▼

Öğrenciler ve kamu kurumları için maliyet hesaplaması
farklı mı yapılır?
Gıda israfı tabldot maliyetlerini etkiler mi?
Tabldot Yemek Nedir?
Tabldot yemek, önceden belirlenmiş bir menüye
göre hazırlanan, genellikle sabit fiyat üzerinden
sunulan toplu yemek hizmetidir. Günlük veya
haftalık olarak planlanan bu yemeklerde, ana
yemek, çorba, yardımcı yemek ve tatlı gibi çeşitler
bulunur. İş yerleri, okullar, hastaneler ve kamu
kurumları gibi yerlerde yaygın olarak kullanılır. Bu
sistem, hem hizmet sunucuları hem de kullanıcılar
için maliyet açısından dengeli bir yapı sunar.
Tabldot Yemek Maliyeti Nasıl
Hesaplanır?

▲

Task statement. Retype all the rows above word for word, keeping each line break where it falls.

Result of the task.
Öğrenciler ve kamu kurumları için maliyet hesaplaması
farklı mı yapılır?
Gıda israfı tabldot maliyetlerini etkiler mi?
Tabldot Yemek Nedir?
Tabldot yemek, önceden belirlenmiş bir menüye
göre hazırlanan, genellikle sabit fiyat üzerinden
sunulan toplu yemek hizmetidir. Günlük veya
haftalık olarak planlanan bu yemeklerde, ana
yemek, çorba, yardımcı yemek ve tatlı gibi çeşitler
bulunur. İş yerleri, okullar, hastaneler ve kamu
kurumları gibi yerlerde yaygın olarak kullanılır. Bu
sistem, hem hizmet sunucuları hem de kullanıcılar
için maliyet açısından dengeli bir yapı sunar.
Tabldot Yemek Maliyeti Nasıl
Hesaplanır?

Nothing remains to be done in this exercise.